There’s Been A Murder
Dear O’h dear and Lovely Tea Jenny,
On the way home from work, I spotted a plaque on the corner of the High Street and George IV Bridge. It explains that three brass plaques at the edge of the pavement were the site of the gallows for the last public execution in Edinburgh.
The man who met his fate there was George Bryce, the son of a coal merchant who lived in Ratho*. At a village dance George met Isabella Brown, a cook who worked in Ratho Villa and her friend Jeanie Seaton who also worked there as a nursemaid. George and Isabella started courting. He was quite smitten and proposed but she decided to call it off on account of him being a little too fond of the bevvy.

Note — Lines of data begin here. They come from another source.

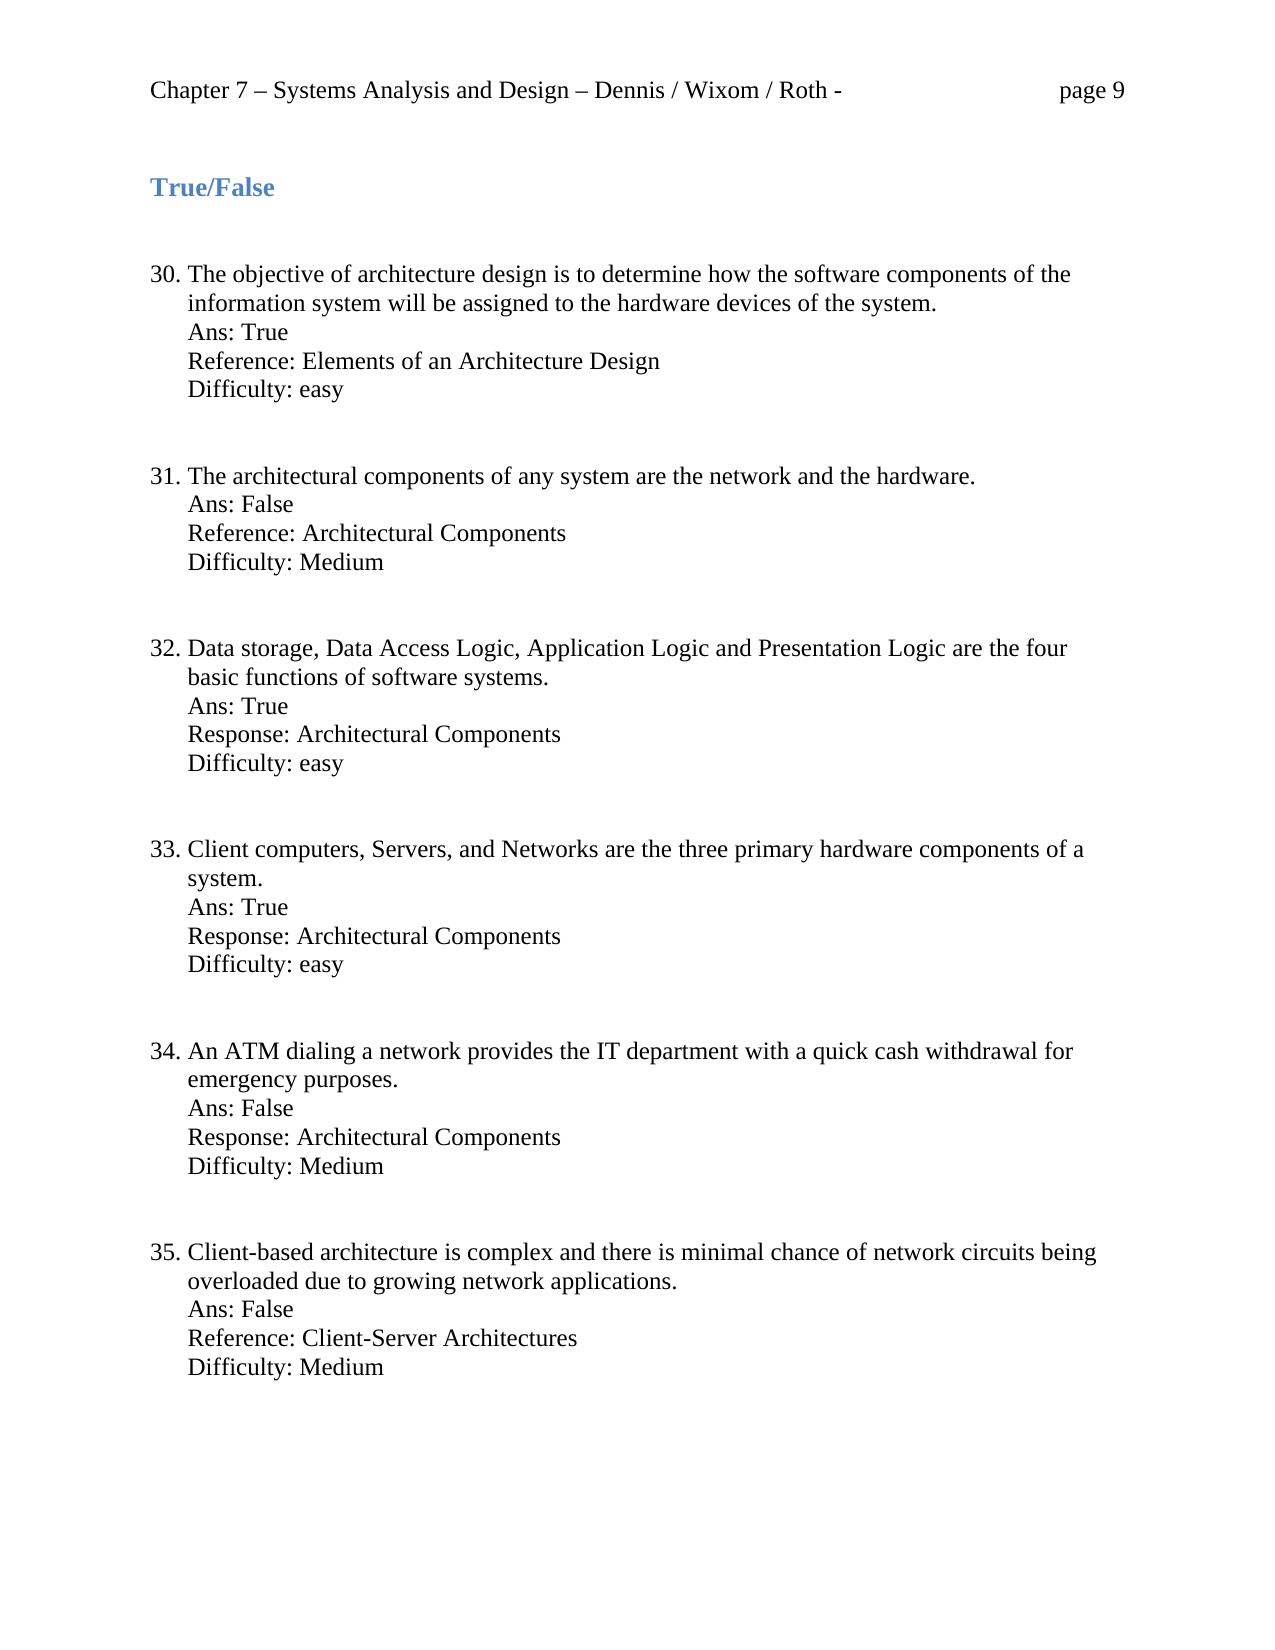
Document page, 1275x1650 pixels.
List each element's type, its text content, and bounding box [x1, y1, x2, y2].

text Reference: Architectural Components [187, 518, 1125, 547]
text Difficulty: easy [187, 949, 1125, 978]
text Ans: False [187, 489, 1125, 518]
text Difficulty: easy [187, 374, 1125, 403]
list Data storage, Data Access Logic, Application Logic and Presentation Logic are the four basic functions of software systems. [150, 633, 1125, 691]
text Reference: Client-Server Architectures [187, 1323, 1125, 1352]
subtitle True/False [150, 171, 1125, 202]
text Response: Architectural Components [187, 1122, 1125, 1151]
text Difficulty: Medium [187, 1151, 1125, 1179]
list The objective of architecture design is to determine how the software components of the information system will be assigned to the hardware devices of the system. [150, 259, 1125, 317]
text Difficulty: easy [187, 748, 1125, 777]
text Response: Architectural Components [187, 921, 1125, 949]
text Ans: True [187, 691, 1125, 719]
text Ans: True [187, 892, 1125, 921]
list Client-based architecture is complex and there is minimal chance of network circuits being overloaded due to growing network applications. [150, 1237, 1125, 1294]
list The architectural components of any system are the network and the hardware. [150, 461, 1125, 489]
text Ans: False [187, 1093, 1125, 1122]
text Reference: Elements of an Architecture Design [187, 346, 1125, 374]
text Ans: True [150, 317, 1125, 346]
text Difficulty: Medium [187, 1352, 1125, 1381]
list An ATM dialing a network provides the IT department with a quick cash withdrawal for emergency purposes. [150, 1036, 1125, 1093]
list Client computers, Servers, and Networks are the three primary hardware components of a system. [150, 834, 1125, 892]
text Response: Architectural Components [187, 719, 1125, 748]
text Ans: False [187, 1294, 1125, 1323]
text Difficulty: Medium [187, 547, 1125, 576]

George took great exception to being dumped. He reckoned that the real reason for the break up was because Jeanie had badmouthed him to Isabella (rather than him being a complete p!sshead).

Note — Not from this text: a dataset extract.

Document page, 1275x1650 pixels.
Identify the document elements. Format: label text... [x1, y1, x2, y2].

On 16th April 1864, fuelled by booze, George arrived at Ratho Villa and started beating Jeanie. She managed to escape the house but was caught by George at the entrance to a neighbour’s byre where he murdered her by cutting her throat with a razor.
He was arrested and tholed his assize** in Edinburgh, where he was sentenced to death. He was hanged on 21st June 1864, the last person to be publically executed in Edinburgh.
So, that’s today’s rather downbeat story. Hope that brightened your day!
C
*George’s family lived in the building which is now The Bridge Inn on the Union Canal at Ratho.